Le Tour de France traverse l'Ariège
 8 heures: descente du Col del Bouich. Col plus symbolique que réel, qui culmine à 599 mètres, altitude ridicule pour un col pyrénéen, mais dont la force réside dans la coupure historique qu'il marque, de façon indélébile, sur tous les fronts: climatique, économique, linguistique et culturel entre l'Occitanie «languedocienne» et l'Occitanie «gasconne»
Le plus étonnant en cette heure matinale n'est pas le nombre de véhicules, camping-cars de toutes sortes et de toutes nationalités, stationnés le long de la route (nous en avons dénombré près de 150, soit le double des places de parking disponibles), mais le fait que la plupart des spectateurs sont déjà installés pour voir passer des coureurs qui ne franchiront le col qu'aux alentours de… 16 heures!
14 heures: La ville de Foix semble morte. Plus aucune voiture ne circule dans des rues débarrassées même de tout véhicule en stationnement. Plus aucun bruit de moteur ou odeur de gaz d'échappement. La ville serait devenue la première ville «écolo» d'Europe?
On entend même le chant des oiseaux… jusqu'à l'arrivée sur les Allées de Villote où est située la ligne d'arrivée.
Ouf, la vie a repris ses droits: foule bigarrée, poids lourds, semi-remorques et bus entassés, hurlements des speakers et autres bateleurs vantant et vendant moult souvenirs et colifichets à l'effigie des nombreux sponsors.
Ici, la palme revient incontestablement au sponsor du maillot jaune dont les casquettes de la même couleur protègent quelques centaines de spectateurs d'un soleil inespéré dardant des rayons brûlants pour la plus grande joie des cafetiers.
15 heures 30: Premier passage dans la cité comtale qui en comptera deux, chose exceptionnelle. Mais l'Ariège n'est-il pas un département exceptionnel?
Curieusement, il y a relativement peu de monde sur le Pont de Saint Girons qui offre pourtant l'avantage de voir passer, en tête et avec une bonne centaine de secondes d'avance, Amaël Moinard, un français, qui plus est normand d'origine mais installé à Toulouse, la grande soeur, sur fond d'un château de Gaston Phebus animé par des chevaliers en armes.
Mais les amateurs ont préféré, de toute évidence, préserver leurs places sur la ligne d'arrivée.
16 heures 30: Sprint final qui désignera le vainqueur. Le petit français a été absorbé par le peloton des ses poursuivants. C'est finalement Kurt-Asle Arvesen, champion de Norvège qui règle ce sprint de quelques (certains disent même d'un seul) centimètres.
17 heures: Remise des trophées, et distribution des maillots jaune, vert, à pois rouge, blanc... il y en a pour tous les goûts et pour toutes les disciplines.
L’Australien Cadel Evans, qui comptait encore un quart d’heure de retard sur la tête de la course à une vingtaine de kilomètres de l’arrivée, conserve avec le retour du peloton sur la dernière partie du parcours, son maillot jaune.
18 heures: Fin du spectacle. Les «roads» plient les kilomètres de câbles qui avaient envahi les Allées de Villote.
18 heures 15: Le Col del Bouich a retrouvé sa sérénité. Seuls témoins de l'affluence de cette journée particulière: les centaines de sacs poubelles, remplis à ras bord qui permettront au paysage de ne souffrir d'aucun dégât collatéral suite au passage du Tour.
21 heures: Les allées de Villote sont totalement dégagées, et la ville retrouve son calme.

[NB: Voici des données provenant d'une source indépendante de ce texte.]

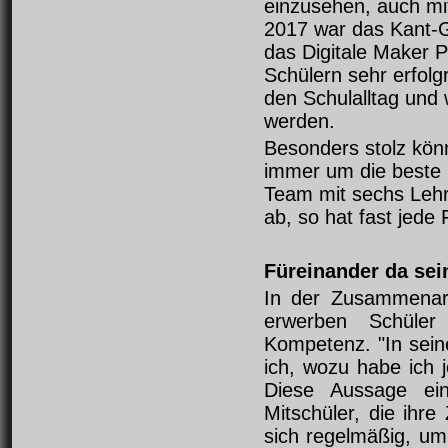
einzusehen, auch mi
2017 war das Kant-G
das Digitale Maker P
Schülern sehr erfolg
den Schulalltag und 
werden.
Besonders stolz kön
immer um die beste L
Team mit sechs Lehre
ab, so hat fast jed
Füreinander da sei
In der Zusammenarb
erwerben Schüler
Kompetenz. "In sein
ich, wozu habe ich j
Diese Aussage eine
Mitschüler, die ihr
sich regelmäßig, um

Le Tour est parti et n'a laissé de traces que dans le souvenir plus ou moins émerveillé des grands enfants que nous sommes restés.
22 heures: Le bruit court en ville que les officiels et autres V.I.P. dînent, aux chandelles, sur les terrasses du château.
Une belle journée, une course passionnante, malheureusement ternie, lors de l'arrivée, par un accident comme on pensait qu'il n'en arrivait que sur feu le Paris Dakar: la voiture d'un directeur sportif a percuté, pour une raison qui reste encore à élucider, une barrière de sécurité, blessant grièvement les spectateurs qui se trouvaient derrière.
En particulier, quatre personnes, dont une femme et un enfant ont du être hospitalisés au CHIVA, victimes de fractures diverses.